#### Provided material ####
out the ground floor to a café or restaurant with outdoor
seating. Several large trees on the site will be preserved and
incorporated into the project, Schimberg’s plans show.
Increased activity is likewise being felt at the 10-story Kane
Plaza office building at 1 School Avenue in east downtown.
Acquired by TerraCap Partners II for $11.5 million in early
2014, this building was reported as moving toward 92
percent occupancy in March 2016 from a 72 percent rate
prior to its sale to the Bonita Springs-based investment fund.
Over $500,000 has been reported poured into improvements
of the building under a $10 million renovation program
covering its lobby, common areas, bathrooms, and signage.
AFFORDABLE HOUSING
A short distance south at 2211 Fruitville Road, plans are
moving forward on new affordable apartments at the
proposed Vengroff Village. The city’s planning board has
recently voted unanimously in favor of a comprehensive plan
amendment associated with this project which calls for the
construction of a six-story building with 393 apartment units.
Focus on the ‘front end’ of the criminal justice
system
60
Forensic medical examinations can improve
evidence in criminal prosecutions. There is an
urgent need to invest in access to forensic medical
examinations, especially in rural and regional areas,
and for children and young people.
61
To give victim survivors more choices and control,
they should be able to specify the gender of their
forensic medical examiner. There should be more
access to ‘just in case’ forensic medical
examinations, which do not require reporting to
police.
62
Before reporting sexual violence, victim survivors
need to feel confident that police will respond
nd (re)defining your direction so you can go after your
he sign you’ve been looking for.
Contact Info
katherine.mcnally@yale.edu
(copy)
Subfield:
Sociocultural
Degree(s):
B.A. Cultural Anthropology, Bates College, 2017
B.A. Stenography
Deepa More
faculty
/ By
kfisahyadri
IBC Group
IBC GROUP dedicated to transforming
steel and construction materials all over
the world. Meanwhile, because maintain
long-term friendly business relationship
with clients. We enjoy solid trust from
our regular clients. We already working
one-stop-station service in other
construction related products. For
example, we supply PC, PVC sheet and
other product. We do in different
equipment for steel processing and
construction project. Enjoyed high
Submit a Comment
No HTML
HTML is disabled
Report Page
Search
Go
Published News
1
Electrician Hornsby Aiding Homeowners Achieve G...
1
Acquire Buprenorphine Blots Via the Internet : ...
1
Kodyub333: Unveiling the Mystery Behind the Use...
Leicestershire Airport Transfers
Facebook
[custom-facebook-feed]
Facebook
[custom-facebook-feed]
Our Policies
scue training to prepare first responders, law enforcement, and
####
• About this exercise
A word-for-word copy of the entries, from the first line through the line containing "of the building", is the whole answer.

• The completed task
out the ground floor to a café or restaurant with outdoor
seating. Several large trees on the site will be preserved and
incorporated into the project, Schimberg’s plans show.
Increased activity is likewise being felt at the 10-story Kane
Plaza office building at 1 School Avenue in east downtown.
Acquired by TerraCap Partners II for $11.5 million in early
2014, this building was reported as moving toward 92
percent occupancy in March 2016 from a 72 percent rate
prior to its sale to the Bonita Springs-based investment fund.
Over $500,000 has been reported poured into improvements
of the building under a $10 million renovation program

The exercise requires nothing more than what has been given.